Ou obliquely but amusingly let slip the real reason he does naked push-ups, and it ain’t art or “drawing attention to scandals.” When he started doing naked push-ups near the offices of Charlie Hebdo and outside the Bataclan, he was dreadfully disappointed not to be arrested:
“Normally, there are police officers, security guards, cameras in front of a sensitive place. Especially in a country that is currently in a state of emergency. But, in the end, there was no control or restraint. This puzzled me.” (French source.)
In other words, without causing a scene and being the centre of attention he is nothing. His only validation is in being told he’s annoying, following the Dorian Gray school of thought that “there is only one thing in the world worse than being talked about, and that is not being talked about.” I imagine Ou only gets arrested in China because they think he’s being a tool, not because his adolescent level of critique and infantile means of resistance are any threat to the state. Plus, if he’d done any basic research he’d know that far from being shocked by nudity the French bloody love it.
Just sod off, you fucking imbecile.
“I can’t believe they’re talking about this shit with a straight face” of the week goes to a recent article on Artsy (aforementioned) on ‘The Secrets of Art Pricing‘. If they’re meant to be secret, should you really be telling us? Never mind.
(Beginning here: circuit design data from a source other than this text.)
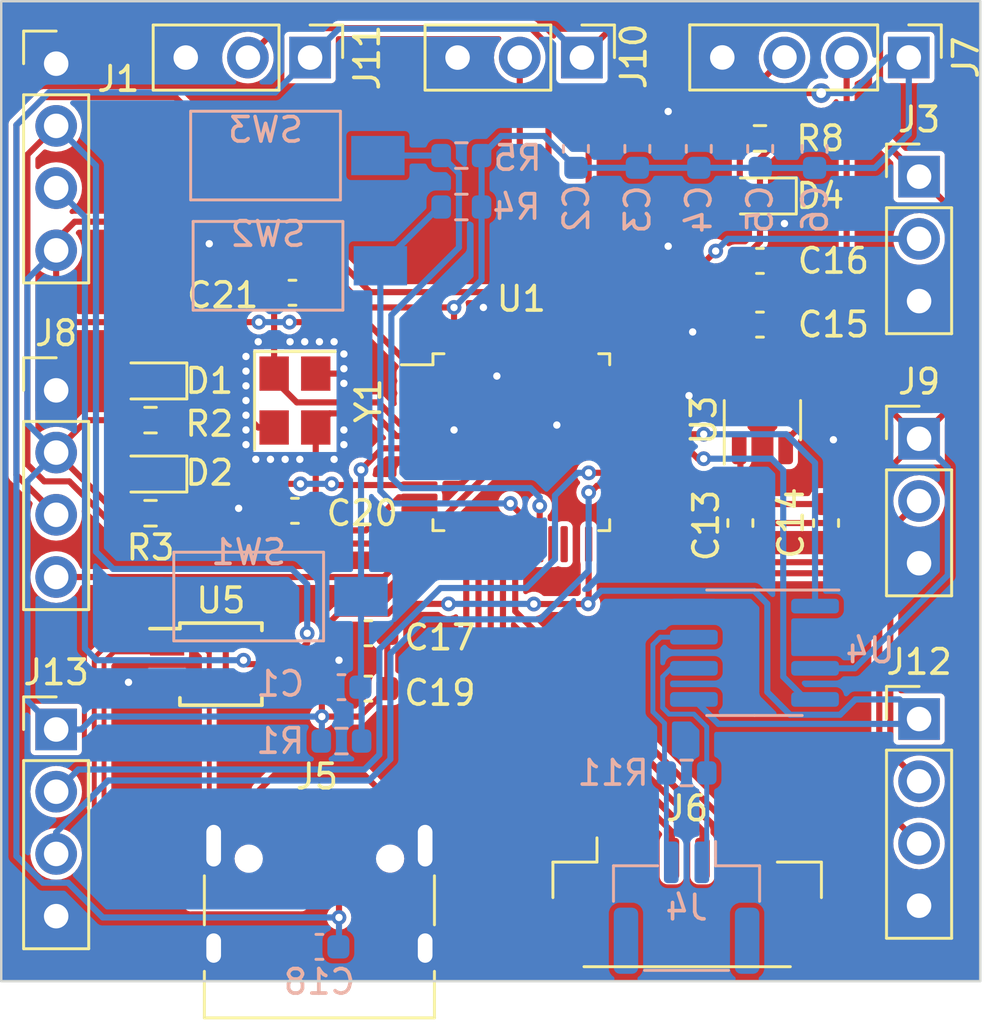
<source format=kicad_pcb>
(kicad_pcb (version 20221018) (generator pcbnew)

  (general
    (thickness 1.6)
  )

  (paper "A4")
  (layers
    (0 "F.Cu" signal)
    (31 "B.Cu" signal)
    (32 "B.Adhes" user "B.Adhesive")
    (33 "F.Adhes" user "F.Adhesive")
    (34 "B.Paste" user)
    (35 "F.Paste" user)
    (36 "B.SilkS" user "B.Silkscreen")
    (37 "F.SilkS" user "F.Silkscreen")
    (38 "B.Mask" user)
    (39 "F.Mask" user)
    (40 "Dwgs.User" user "User.Drawings")
    (41 "Cmts.User" user "User.Comments")
    (42 "Eco1.User" user "User.Eco1")
    (43 "Eco2.User" user "User.Eco2")
    (44 "Edge.Cuts" user)
    (45 "Margin" user)
    (46 "B.CrtYd" user "B.Courtyard")
    (47 "F.CrtYd" user "F.Courtyard")
    (48 "B.Fab" user)
    (49 "F.Fab" user)
    (50 "User.1" user)
    (51 "User.2" user)
    (52 "User.3" user)
    (53 "User.4" user)
    (54 "User.5" user)
    (55 "User.6" user)
    (56 "User.7" user)
    (57 "User.8" user)
    (58 "User.9" user)
  )

  (setup
    (stackup
      (layer "F.SilkS" (type "Top Silk Screen"))
      (layer "F.Paste" (type "Top Solder Paste"))
      (layer "F.Mask" (type "Top Solder Mask") (thickness 0.01))
      (layer "F.Cu" (type "copper") (thickness 0.035))
      (layer "dielectric 1" (type "core") (thickness 1.51) (material "FR4") (epsilon_r 4.5) (loss_tangent 0.02))
      (layer "B.Cu" (type "copper") (thickness 0.035))
      (layer "B.Mask" (type "Bottom Solder Mask") (thickness 0.01))
      (layer "B.Paste" (type "Bottom Solder Paste"))
      (layer "B.SilkS" (type "Bottom Silk Screen"))
      (copper_finish "None")
      (dielectric_constraints no)
    )
    (pad_to_mask_clearance 0)
    (pcbplotparams
      (layerselection 0x00010fc_ffffffff)
      (plot_on_all_layers_selection 0x0000000_00000000)
      (disableapertmacros false)
      (usegerberextensions false)
      (usegerberattributes true)
      (usegerberadvancedattributes true)
      (creategerberjobfile true)
      (dashed_line_dash_ratio 12.000000)
      (dashed_line_gap_ratio 3.000000)
      (svgprecision 4)
      (plotframeref false)
      (viasonmask false)
      (mode 1)
      (useauxorigin false)
      (hpglpennumber 1)
      (hpglpenspeed 20)
      (hpglpendiameter 15.000000)
      (dxfpolygonmode true)
      (dxfimperialunits true)
      (dxfusepcbnewfont true)
      (psnegative false)
      (psa4output false)
      (plotreference true)
      (plotvalue true)
      (plotinvisibletext false)
      (sketchpadsonfab false)
      (subtractmaskfromsilk false)
      (outputformat 1)
      (mirror false)
      (drillshape 1)
      (scaleselection 1)
      (outputdirectory "")
    )
  )

  (net 0 "")
  (net 1 "GND")
  (net 2 "/MCU/RESET")
  (net 3 "/MCU/XTAL_I")
  (net 4 "/MCU/XTAL_O")
  (net 5 "Net-(D4-A)")
  (net 6 "/MCU/LED1")
  (net 7 "/MCU/LED2")
  (net 8 "unconnected-(J5-CC1-PadA5)")
  (net 9 "+3V3")
  (net 10 "+5V")
  (net 11 "unconnected-(J5-SBU1-PadA8)")
  (net 12 "unconnected-(J5-CC2-PadB5)")
  (net 13 "unconnected-(J5-SBU2-PadB8)")
  (net 14 "/MCU/DIO")
  (net 15 "/MCU/CLK")
  (net 16 "unconnected-(U1D-PC13-Pad2)")
  (net 17 "unconnected-(U1D-PC14-Pad3)")
  (net 18 "unconnected-(U1D-PC15-Pad4)")
  (net 19 "unconnected-(U1C-PB10-Pad21)")
  (net 20 "unconnected-(U1C-PB11-Pad22)")
  (net 21 "unconnected-(U1B-PA10-Pad31)")
  (net 22 "unconnected-(U1C-PB4-Pad40)")
  (net 23 "unconnected-(U1C-PB5-Pad41)")
  (net 24 "unconnected-(U1C-PB8-Pad45)")
  (net 25 "unconnected-(U1C-PB9-Pad46)")
  (net 26 "unconnected-(U3-NC-Pad4)")
  (net 27 "unconnected-(U5-~{RTS}-Pad4)")
  (net 28 "unconnected-(U5-~{CTS}-Pad5)")
  (net 29 "unconnected-(U5-TNOW-Pad6)")
  (net 30 "Net-(D1-A)")
  (net 31 "Net-(D2-A)")
  (net 32 "/Connector/TXD")
  (net 33 "/Connector/RXD")
  (net 34 "/Connector/TIM1_CH")
  (net 35 "/Connector/-")
  (net 36 "/Connector/+")
  (net 37 "/Connector/DP")
  (net 38 "/Connector/DN")
  (net 39 "/Connector/SPI_CS")
  (net 40 "/Connector/SPI_SCK")
  (net 41 "/Connector/SPI_MISO")
  (net 42 "/Connector/SPI_MOSI")
  (net 43 "/Connector/GPIO0")
  (net 44 "/Connector/I2C1_SCL")
  (net 45 "/Connector/I2C1_SDA")
  (net 46 "/Connector/TIM1_CH2")
  (net 47 "/Connector/TIM2_CH2")
  (net 48 "/Connector/TIM2_CH1")
  (net 49 "/Connector/PB13")
  (net 50 "/Connector/PB12")
  (net 51 "/Connector/PB15")
  (net 52 "/Connector/PB14")
  (net 53 "/MCU/KEY1")
  (net 54 "/MCU/KEY2")
  (net 55 "/Connector/CAN_RX")
  (net 56 "/Connector/CAN_TX")

  (footprint "Connector_PinHeader_2.54mm:PinHeader_1x03_P2.54mm_Vertical" (layer "F.Cu") (at 217.5 79.16))

  (footprint "Connector_PinHeader_2.54mm:PinHeader_1x04_P2.54mm_Vertical" (layer "F.Cu") (at 217.08 74.295 -90))

  (footprint "Capacitor_SMD:C_0603_1608Metric" (layer "F.Cu") (at 195 100.06 180))

  (footprint "ResistorSMD:R_0603_1608Metric" (layer "F.Cu") (at 211 77.6))

  (footprint "LED_SMD:LED_0603_1608Metric" (layer "F.Cu") (at 186.1 91.3 180))

  (footprint "Capacitor_SMD:C_0603_1608Metric" (layer "F.Cu") (at 211 85.2 180))

  (footprint "LED_SMD:LED_0603_1608Metric" (layer "F.Cu") (at 186.1 87.5 180))

  (footprint "Capacitor_SMD:C_0603_1608Metric" (layer "F.Cu") (at 213.7 93.3 90))

  (footprint "Capacitor_SMD:C_0603_1608Metric" (layer "F.Cu") (at 210.2 93.3 90))

  (footprint "Connector_USB:USB_C_Receptacle_HRO_TYPE-C-31-M-12" (layer "F.Cu") (at 193 109.6))

  (footprint "Connector_PinHeader_2.54mm:PinHeader_1x04_P2.54mm_Vertical" (layer "F.Cu") (at 217.5 101.3))

  (footprint "Connector_PinHeader_2.54mm:PinHeader_1x04_P2.54mm_Vertical" (layer "F.Cu") (at 182.245 74.549))

  (footprint "Connector_PinHeader_2.54mm:PinHeader_1x03_P2.54mm_Vertical" (layer "F.Cu") (at 192.619 74.3 -90))

  (footprint "ResistorSMD:R_0603_1608Metric" (layer "F.Cu") (at 186.1 89.1))

  (footprint "Capacitor_SMD:C_0603_1608Metric" (layer "F.Cu") (at 191.9 83.9))

  (footprint "Connector_PinHeader_2.54mm:PinHeader_1x04_P2.54mm_Vertical" (layer "F.Cu") (at 182.245 87.884))

  (footprint "Connector_JST:JST_GH_SM06B-GHS-TB_1x06-1MP_P1.25mm_Horizontal" (layer "F.Cu") (at 208.025 108.85))

  (footprint "Connector_PinHeader_2.54mm:PinHeader_1x03_P2.54mm_Vertical" (layer "F.Cu") (at 203.725 74.3 -90))

  (footprint "Connector_PinHeader_2.54mm:PinHeader_1x03_P2.54mm_Vertical" (layer "F.Cu") (at 217.5 89.86))

  (footprint "Connector_PinHeader_2.54mm:PinHeader_1x04_P2.54mm_Vertical" (layer "F.Cu") (at 182.245 101.727))

  (footprint "PackageSOT:SOT-23-5" (layer "F.Cu") (at 211.1 89.1 90))

  (footprint "Capacitor_SMD:C_0603_1608Metric" (layer "F.Cu") (at 195 97.8))

  (footprint "Crystal:Crystal_SMD_3225-4Pin_3.2x2.5mm" (layer "F.Cu") (at 192 88.3 -90))

  (footprint "Capacitor_SMD:C_0603_1608Metric" (layer "F.Cu") (at 211 82.6 180))

  (footprint "LED_SMD:LED_0603_1608Metric" (layer "F.Cu") (at 211 79.95 180))

  (footprint "PackageQFP:LQFP-48_7x7mm_P0.5mm" (layer "F.Cu") (at 201.25 90))

  (footprint "Capacitor_SMD:C_0603_1608Metric" (layer "F.Cu") (at 192 92.8))

  (footprint "ResistorSMD:R_0603_1608Metric" (layer "F.Cu") (at 186.1 92.9))

  (footprint "Package_SO:MSOP-10_3x3mm_P0.5mm" (layer "F.Cu") (at 188.976 99.06))

  (footprint "Button_Switch_SMD:SW_SPST_FSMSM" (layer "B.Cu") (at 190.11 96.3 180))

  (footprint "ResistorSMD:R_0603_1608Metric" (layer "B.Cu") (at 198.8 80.4))

  (footprint "Button_Switch_SMD:SW_SPST_FSMSM" (layer "B.Cu") (at 190.9 82.8 180))

  (footprint "Package_SO:SOIC-8_3.9x4.9mm_P1.27mm" (layer "B.Cu") (at 210.775 98.595 180))

  (footprint "Capacitor_SMD:C_0603_1608Metric" (layer "B.Cu") (at 211.01 78.025 -90))

  (footprint "Capacitor_SMD:C_0603_1608Metric" (layer "B.Cu") (at 193.9 100))

  (footprint "Connector_JST:JST_GH_SM02B-GHS-TB_1x02-1MP_P1.25mm_Horizontal" (layer "B.Cu") (at 208 109 180))

  (footprint "Capacitor_SMD:C_0603_1608Metric" (layer "B.Cu") (at 205.99 78.025 -90))

  (footprint "Capacitor_SMD:C_0603_1608Metric" (layer "B.Cu") (at 208.5 78.025 -90))

  (footprint "Capacitor_SMD:C_0603_1608Metric" (layer "B.Cu") (at 193 110.6))

  (footprint "ResistorSMD:R_0603_1608Metric" (layer "B.Cu") (at 193.9 102.2 180))

  (footprint "Capacitor_SMD:C_0603_1608Metric" (layer "B.Cu") (at 203.48 78.025 -90))

  (footprint "ResistorSMD:R_0603_1608Metric" (layer "B.Cu") (at 208 103.5 180))

  (footprint "ResistorSMD:R_0603_1608Metric" (layer "B.Cu") (at 198.8 78.3))

  (footprint "Capacitor_SMD:C_0603_1608Metric" (layer "B.Cu") (at 213.23 78.03 -90))

  (footprint "Button_Switch_SMD:SW_SPST_FSMSM" (layer "B.Cu") (at 190.8 78.3 180))

  (gr_rect locked (start 180 72) (end 220 112)
    (stroke (width 0.1) (type default)) (fill none) (layer "Edge.Cuts") (tstamp f8bf9d23-bc39-458c-8fbc-887c570b8a54))

  (segment (start 190.5 89.4) (end 190 88.9) (width 0.25) (layer "F.Cu") (net 1) (tstamp 84af45ff-ffd3-422e-9f83-04a8ac2d86c6))
  (segment (start 191.15 89.4) (end 190.5 89.4) (width 0.25) (layer "F.Cu") (net 1) (tstamp d429a9d6-9fa3-4bfd-bcf3-b255a850a4fb))
  (segment (start 192.85 87.2) (end 193.8 87.2) (width 0.25) (layer "F.Cu") (net 1) (tstamp eaa3a778-a345-4633-afb5-7f08ee3ed474))
  (segment (start 193.8 87.2) (end 194 87) (width 0.25) (layer "F.Cu") (net 1) (tstamp fe47ba06-0518-4076-91c1-a7861e6ae4f7))
  (via (at 193.6 90.7) (size 0.6) (drill 0.3) (layers "F.Cu" "B.Cu") (free) (net 1) (tstamp 06374e71-6308-479c-a7bf-32b5b2052cb9))
  (via (at 208.25 85.5) (size 0.6) (drill 0.3) (layers "F.Cu" "B.Cu") (free) (net 1) (tstamp 12dc65e6-fa3f-4ea2-bee3-0f35a8612326))
  (via (at 190 88.3) (size 0.6) (drill 0.3) (layers "F.Cu" "B.Cu") (free) (net 1) (tstamp 2171a50f-2f9b-4629-b196-303bc3bc277b))
  (via (at 194 87) (size 0.6) (drill 0.3) (layers "F.Cu" "B.Cu") (free) (net 1) (tstamp 29d69afc-f673-4e83-9a42-6409a31e1a9d))
  (via (at 199.7 84.5) (size 0.6) (drill 0.3) (layers "F.Cu" "B.Cu") (free) (net 1) (tstamp 3735c82b-0fec-479d-9b73-3b5f2ca7ed19))
  (via (at 202.7 89.3) (size 0.6) (drill 0.3) (layers "F.Cu" "B.Cu") (free) (net 1) (tstamp 46eea22a-cb47-4d80-b385-8c2eda893e21))
  (via (at 190 87.7) (size 0.6) (drill 0.3) (layers "F.Cu" "B.Cu") (free) (net 1) (tstamp 47cab741-2f29-4e88-b2a2-b9091e05cb06))
  (via (at 207.25 76.5) (size 0.6) (drill 0.3) (layers "F.Cu" "B.Cu") (free) (net 1) (tstamp 54090ace-9373-431d-9730-b4c6f9897018))
  (via (at 192.4 85.9) (size 0.6) (drill 0.3) (layers "F.Cu" "B.Cu") (free) (net 1) (tstamp 56a82a00-06e1-4c02-9e93-796861d1b85d))
  (via (at 190 89.5) (size 0.6) (drill 0.3) (layers "F.Cu" "B.Cu") (free) (net 1) (tstamp 793d744a-fca2-4e18-b153-51c24b1da2e1))
  (via (at 190 88.9) (size 0.6) (drill 0.3) (layers "F.Cu" "B.Cu") (free) (net 1) (tstamp 814e2a59-6262-47a8-b322-325a6a6c4160))
  (via (at 193.6 85.9) (size 0.6) (drill 0.3) (layers "F.Cu" "B.Cu") (free) (net 1) (tstamp 8b1ee40b-8e73-4898-bdf5-036e11468680))
  (via (at 190.4 90.7) (size 0.6) (drill 0.3) (layers "F.Cu" "B.Cu") (free) (net 1) (tstamp 900fc33c-088e-4038-8b08-f617bb1d0474))
  (via (at 192.2 90.7) (size 0.6) (drill 0.3) (layers "F.Cu" "B.Cu") (free) (net 1) (tstamp 9299653f-a6fb-492c-b942-efbe78eab145))
  (via (a
... [291089 chars truncated]
</source>
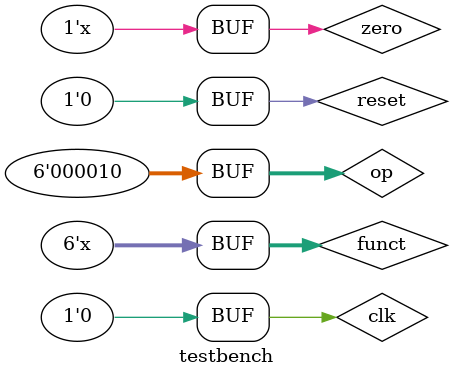
<source format=sv>
module testbench();   
logic        clk;   
logic        reset;   
logic [5:0]  op, funct;    
logic [3:0]  alucontrol;   
logic [1:0]  alusrcb, pcsrc;   
logic        zero, pcen, memwrite, irwrite, regwrite;   
logic        alusrca, iord, memtoreg, regdst; 

 
parameter   LW      = 6'b100011;  // Opcode for lw     
parameter   SW      = 6'b101011;  // Opcode for sw     
parameter   RTYPE   = 6'b000000;  // Opcode for R-type      
parameter   BEQ     = 6'b000100;  // Opcode for beq      
parameter   ADDI    = 6'b001000;  // Opcode for addi      
parameter   J       = 6'b000010;  // Opcode for j      
parameter   ADD     = 6'b100000;  // Funct for add      
parameter   SUB     = 6'b100010;  // Funct for sub      
parameter   AND     = 6'b100100;  // Funct for and      
parameter   OR      = 6'b100101;  // Funct for or      
parameter   SLT     = 6'b101010;  // Funct for slt     

// Controller to test
controller myController(clk, reset, op, funct, zero, pcen, memwrite, irwrite, regwrite, alusrca, iord, memtoreg, regdst, alusrcb, pcsrc, alucontrol);     

always begin       
clk <= 1; # 5; 
clk <= 0; # 5;     
end   

// apply inputs
initial begin       
// reset controller       
reset <= 1; # 12; 
reset <= 0;       

// test lw       
op = LW; funct = 6'bx; zero = 1'bx;       #50;  
// test sw       
op = SW; funct = 6'bx; zero = 1'bx;       #40;      
// test add       
op = RTYPE; funct = ADD; zero = 1'bx;       #40;       
// test sub       
op = RTYPE; funct = SUB; zero = 1'bx;       #40;        
// test and       
op = RTYPE; funct = AND; zero = 1'bx;       #40;       
// test or       
op = RTYPE; funct = OR; zero = 1'bx;       #40;       
// test slt       
op = RTYPE; funct = SLT; zero = 1'bx;      #40;    
 // test beq taken       
op = BEQ; funct = 6'bx; zero = 1'b1;       #30;   
// test beq not taken       
op = BEQ; funct = 6'bx; zero = 1'b0;       #30;      
// test addi       
op = ADDI; funct = 6'bx; zero = 1'bx;       #40;      
// test j       
op = J; funct = 6'bx; zero = 1'bx;       #30;     
end 

endmodule 

</source>
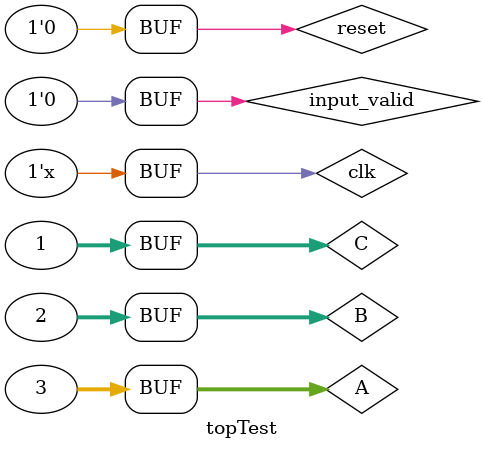
<source format=v>
`timescale 1ns / 1ps


module topTest;

	// Inputs
	reg clk;
	reg reset;
	reg [31:0] A;
	reg [31:0] B;
	reg [31:0] C;
	reg input_valid;

	// Outputs
	wire [31:0] result;
	wire result_ready;

	// Instantiate the Unit Under Test (UUT)
	top uut (
		.clk(clk), 
		.reset(reset), 
		.A(A), 
		.B(B), 
		.C(C), 
		.input_valid(input_valid), 
		.result(result), 
		.result_ready(result_ready)
	);

	initial begin
		// Initialize Inputs
		clk = 0;
		reset = 0;
		A = 0;
		B = 0;
		C = 0;
		input_valid = 0;

		// Wait 100 ns for global reset to finish
		#50;
      
		reset = 1;
		
		#50;
		
		reset = 0;
		
		#50;
		input_valid = 1;
		A = 1;				//erwartetes Ergebnis: 38
		B = 1;
		C = 1;
		
		#15;
		input_valid = 0;
		
		
		
		#100;
		input_valid = 1;
		A = 1;				//erwartetes Ergebnis: 49
		B = 2;
		C = 3;
		
		#15;
		input_valid = 0;
		
		
		#100;
		input_valid = 1;
		A = 3;				//erwartetes Ergebnis: 103
		B = 2;
		C = 1;
		
		#15;
		input_valid = 0;
		
		
		#100;
		
		
		
		

	end
	
	always #10 clk = ~clk;
	
	
      
endmodule


</source>
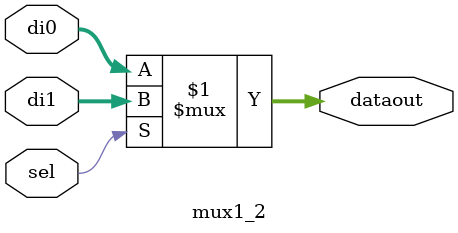
<source format=sv>
module mux1_2(di0,di1,dataout,sel);
  input [7:0] di0,di1;
  input sel;
  output [7:0] dataout;
    
    assign dataout = sel ? di1 : di0;
      
endmodule
</source>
Submarkets for individual artists, and markets within different periods for those artists, require their own brand of unique pricing lore. Case in point is the oeuvre of Lucio Fontana, who began puncturing the surface of paper or canvas in the late 1940s, developing the idea over the next two decades. “At different times, different colors are more or less popular,” wrote Melanie Gerlis, Art Market Editor at The Art Newspaper, in her 2014 book Art as an Investment?, referring to Fontana. According to Fontana specialist Luigi Mazzoleni, founding director of Mazzoleni London, “regarding the slashes,” the most popular colors on the market are white and red. Various other factors also come into play. He added, “The quality of the cut is very important as this gives a different rhythm and effect to the canvas. The quantity of cut is also important. A single cut is very minimalist and therefore very sought after, but multiple slashes are also sought after on the international market.”
“Unique pricing lore”? Are you a wizard? As for Mr Mazzoleni, a single kick up the arse is very minimalist, but I think with the way he’s talking he is really seeking multiple kicks up the arse with a pointed shoe. Anyway, just in case you were in any doubt, the content, beauty, emotion, craft and artistry of your art are not important at all. It’s all about being red or white, and the slashes.